I have a JSON string like this (MacOS):
[{
"id": 3624,
"created_at": "2016-10-21T20:51:16.000+08:00",
},
{
"id": 3625,
"created_at": "2016-10-22T08:09:16.000+08:00",
},
{
"id": 3626,
"created_at": "2016-10-23T09:19:55.000+08:00",
}]
I wanna select "created_at" from "2016-10-21" to "2016-10-22"; I wanna get result like this:
[{
"id": 3624,
"created_at": "2016-10-21T20:51:16.000+08:00",
},
{
"id": 3625,
"created_at": "2016-10-22T08:09:16.000+08:00",
}]
Can someone point me in the right direction?
The problem is solved. Now,i use this code to select date right to the minute,i hope it's useful for others:
jq --arg s '2016-10-26T18:16' --arg e '2016-10-27T20:24' '[($s, $e) | strptime("%Y-%m-%dT%H:%M") | mktime] as $r
| map(select(
(.updated_at[:19] | strptime("%Y-%m-%dT%H:%M:%S") | mktime) as $d
| $d >= $r[0] and $d <= $r[1]))' <<< "$requestJson"

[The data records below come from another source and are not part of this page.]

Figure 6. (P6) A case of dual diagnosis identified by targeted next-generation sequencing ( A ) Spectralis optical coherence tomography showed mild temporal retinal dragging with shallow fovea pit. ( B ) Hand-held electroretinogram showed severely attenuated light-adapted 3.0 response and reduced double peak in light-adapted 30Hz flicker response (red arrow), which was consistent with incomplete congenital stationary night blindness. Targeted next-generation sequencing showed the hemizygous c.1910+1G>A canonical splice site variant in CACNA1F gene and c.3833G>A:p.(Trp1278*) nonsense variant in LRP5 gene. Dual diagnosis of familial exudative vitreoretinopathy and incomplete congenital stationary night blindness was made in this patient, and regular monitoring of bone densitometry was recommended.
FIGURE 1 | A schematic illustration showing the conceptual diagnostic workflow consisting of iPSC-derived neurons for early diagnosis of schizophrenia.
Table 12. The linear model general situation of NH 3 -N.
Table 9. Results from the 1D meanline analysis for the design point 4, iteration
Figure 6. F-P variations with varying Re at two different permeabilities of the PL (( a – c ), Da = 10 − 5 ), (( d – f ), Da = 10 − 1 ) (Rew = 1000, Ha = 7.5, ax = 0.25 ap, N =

For a more robust solution, it would be better to parse the dates to get its components and compare those components. The closest you can get is to use strptime/1
to parse the date which returns an array of its components. Then compare the components to check if it's in range.
The array that strptime
returns are the components:
year (%Y)
month (%m)
date (%d)
hours (%H)
minutes (%M)
seconds (%S)
day of week (%w)
day of year (%j)
Since you're only comparing the dates, the comparisons should only look at the first 3 components.

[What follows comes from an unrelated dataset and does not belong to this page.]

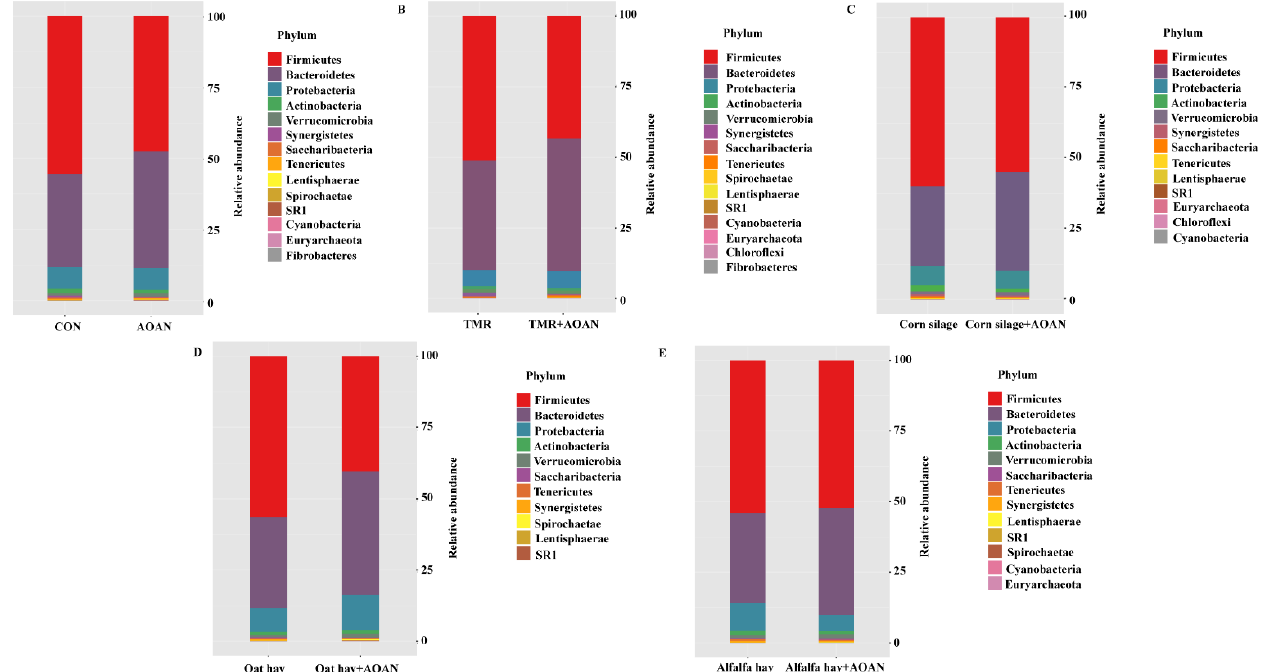
Figure 7. Effects of Aspergillus oryzae and Aspergillus niger co-cultivation fermentation extract on the composition of phyla of bacterial communities in a TMR ( B ), corn silage ( C ), oat hay ( D ), alfalfa hay ( E ), and all ( A ). AOAN indicates fermentation with Aspergillus oryzae and Aspergillus niger co-cultivation fermentation extract. CON group indicates all feeds without AOAN supplementation. AOAN group indicates all feeds with AOAN supplementation. TMR, total mixed ration.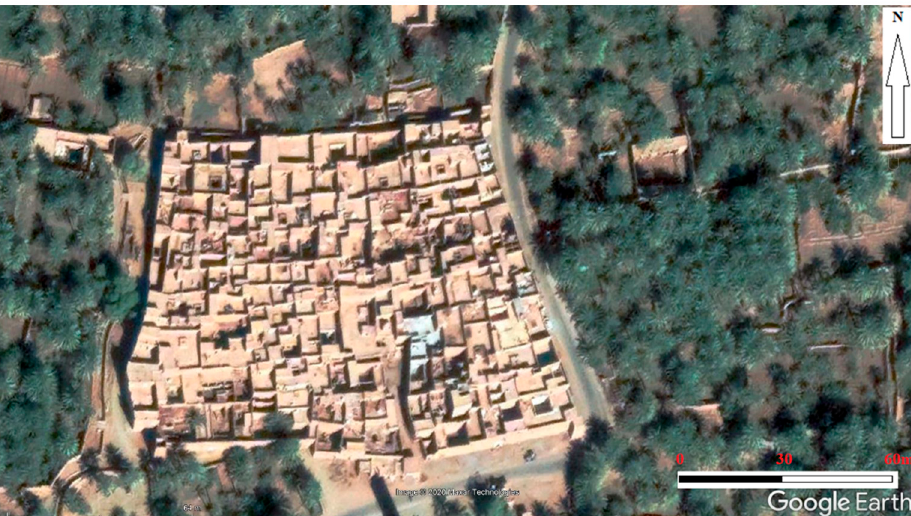
Figure 17. The village of Mansouria from Google Earth.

$ jq --arg s '2016-10-21' --arg e '2016-10-22' '
[($s, $e) | strptime("%Y-%m-%d")[0:3]] as $r
| map(select(
(.created_at[:19] | strptime("%Y-%m-%dT%H:%M:%S")[0:3]) as $d
| $d >= $r[0] and $d <= $r[1]
))
' input.json
Since you're running on a Mac, I'd expect these methods would be available to you in your build. You may have to make adjustments to the format of the dates for it to work as expected. As you can see in the comments, we had to massage it a bit to make it work.